Exercise prompt = Retype the lines of the listing below exactly, but only those from the one containing "gaande gesprekken te voeren die leiden tot" through the last line; pictures stay out.
[[ Input open ]]
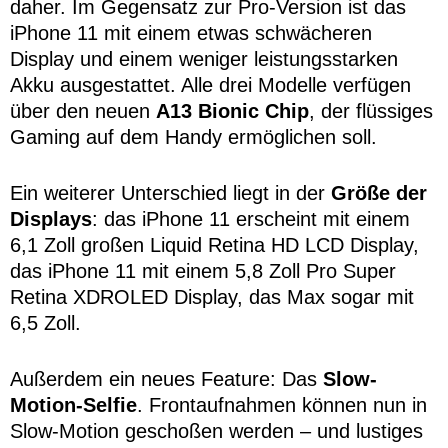
daher. Im Gegensatz zur Pro-Version ist das
iPhone 11 mit einem etwas schwächeren
Display und einem weniger leistungsstarken
Akku ausgestattet. Alle drei Modelle verfügen
über den neuen
A13 Bionic Chip
, der flüssiges
Gaming auf dem Handy ermöglichen soll.
Ein weiterer Unterschied liegt in der
Größe der
Displays
: das iPhone 11 erscheint mit einem
6,1 Zoll großen Liquid Retina HD LCD Display,
das iPhone 11 mit einem 5,8 Zoll Pro Super
Retina XDROLED Display, das Max sogar mit
6,5 Zoll.
Außerdem ein neues Feature: Das
Slow-
Motion-Selfie
. Frontaufnahmen können nun in
Slow-Motion geschoßen werden – und lustiges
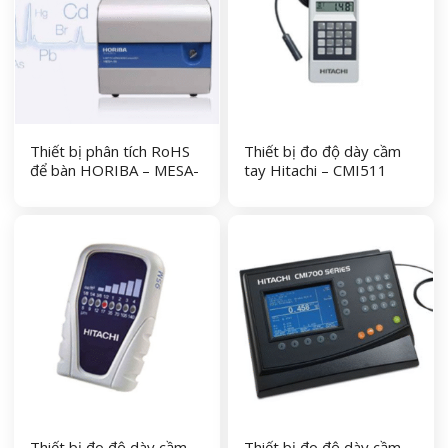
Thiết bị phân tích RoHS
Thiết bị đo độ dày cầm
để bàn HORIBA – MESA-
tay Hitachi – CMI511
50
Thiết bị đo độ dày cầm
Thiết bị đo độ dày cầm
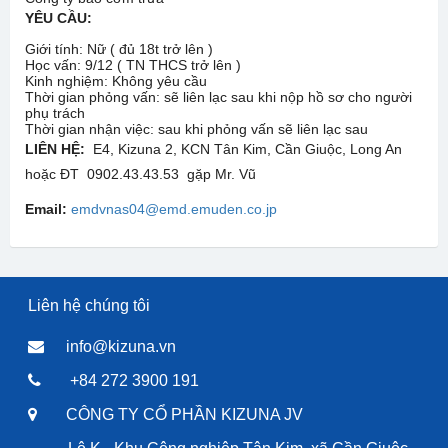
YÊU CẦU:
Giới tính: Nữ ( đủ 18t trở lên )
Học vấn: 9/12 ( TN THCS trở lên )
Kinh nghiệm: Không yêu cầu
Thời gian phỏng vấn: sẽ liên lạc sau khi nộp hồ sơ cho người
phụ trách
Thời gian nhận việc: sau khi phỏng vấn sẽ liên lạc sau
LIÊN HỆ:
E4, Kizuna 2, KCN Tân Kim, Cần Giuộc, Long An
hoặc ĐT 0902.43.43.53 gặp Mr. Vũ
Email:
emdvnas04@emd.emuden.co.jp
Liên hệ chúng tôi
info@kizuna.vn
+84 272 3900 191
CÔNG TY CỔ PHẦN KIZUNA JV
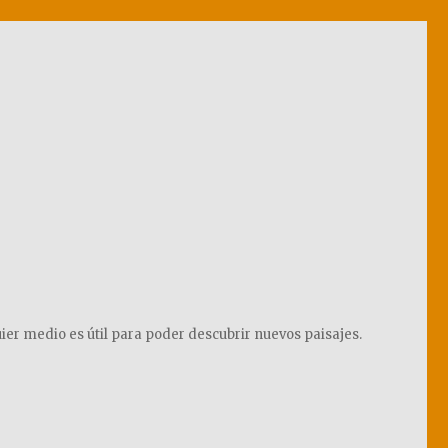
ier medio es útil para poder descubrir nuevos paisajes.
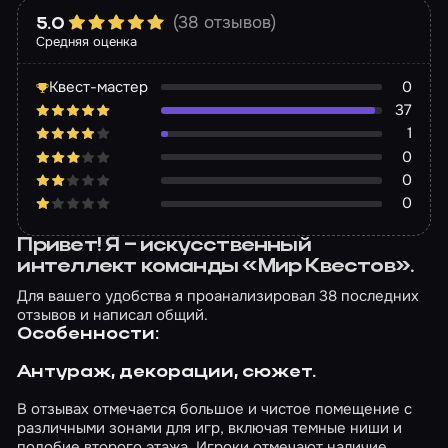
(38 отзывов)
5.0
Средняя оценка
Квест-мастер
0
37
1
0
0
0
Привет! Я – искусственный
интеллект команды «Мир Квестов».
Для вашего удобства я проанализировал 38 последних
отзывов и написал общий.
Особенности:
Антураж, декорации, сюжет.
В отзывах отмечается большое и чистое помещение с
различными зонами для игр, включая темные ниши и
подобие второго этажа. Игроки отмечают наличие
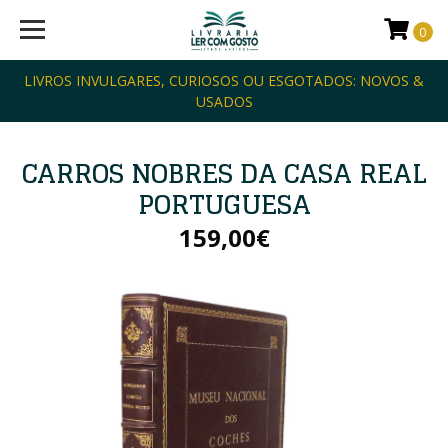
0
LIVROS INVULGARES, CURIOSOS OU ESGOTADOS: NOVOS &
USADOS
CARROS NOBRES DA CASA REAL
PORTUGUESA
159,00€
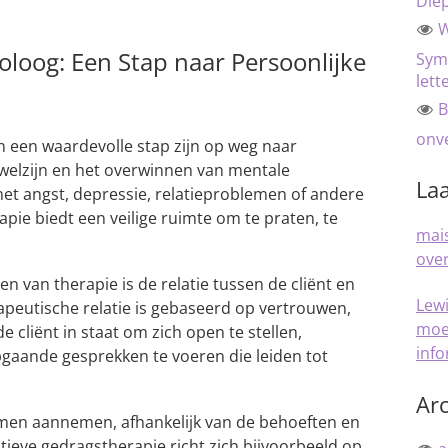
Die
W
oloog: Een Stap naar Persoonlijke
Sym
lett
B
onve
n een waardevolle stap zijn op weg naar
 welzijn en het overwinnen van mentale
Laa
met angst, depressie, relatieproblemen of andere
pie biedt een veilige ruimte om te praten, te
mais
over
n van therapie is de relatie tussen de cliënt en
Lew
peutische relatie is gebaseerd op vertrouwen,
moe
e cliënt in staat om zich open te stellen,
inf
gaande gesprekken te voeren die leiden tot
Arc
rmen aannemen, afhankelijk van de behoeften en
tieve gedragstherapie richt zich bijvoorbeeld op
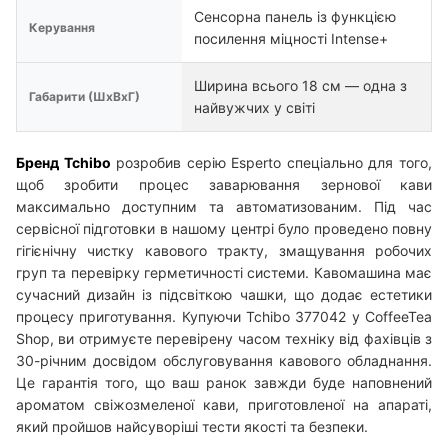
Сенсорна панель із функцією
Керування
посилення міцності Intense+
Ширина всього 18 см — одна з
Габарити (ШхВхГ)
найвужчих у світі
Бренд Tchibo
розробив серію Esperto спеціально для того,
щоб зробити процес заварювання зернової кави
максимально доступним та автоматизованим. Під час
сервісної підготовки в нашому центрі було проведено повну
гігієнічну чистку кавового тракту, змащування робочих
груп та перевірку герметичності системи. Кавомашина має
сучасний дизайн із підсвіткою чашки, що додає естетики
процесу приготування. Купуючи Tchibo 377042 у CoffeeTea
Shop, ви отримуєте перевірену часом техніку від фахівців з
30-річним досвідом обслуговування кавового обладнання.
Це гарантія того, що ваш ранок завжди буде наповнений
ароматом свіжозмеленої кави, приготовленої на апараті,
який пройшов найсуворіші тести якості та безпеки.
[[ Input closed ]]
Response to the task =
gaande gesprekken te voeren die leiden tot
Arc
rmen aannemen, afhankelijk van de behoeften en
tieve gedragstherapie richt zich bijvoorbeeld op
Сенсорна панель із функцією
Керування
посилення міцності Intense+
Ширина всього 18 см — одна з
Габарити (ШхВхГ)
найвужчих у світі
Бренд Tchibo
розробив серію Esperto спеціально для того,
щоб зробити процес заварювання зернової кави
максимально доступним та автоматизованим. Під час
сервісної підготовки в нашому центрі було проведено повну
гігієнічну чистку кавового тракту, змащування робочих
груп та перевірку герметичності системи. Кавомашина має
сучасний дизайн із підсвіткою чашки, що додає естетики
процесу приготування. Купуючи Tchibo 377042 у CoffeeTea
Shop, ви отримуєте перевірену часом техніку від фахівців з
30-річним досвідом обслуговування кавового обладнання.
Це гарантія того, що ваш ранок завжди буде наповнений
ароматом свіжозмеленої кави, приготовленої на апараті,
який пройшов найсуворіші тести якості та безпеки.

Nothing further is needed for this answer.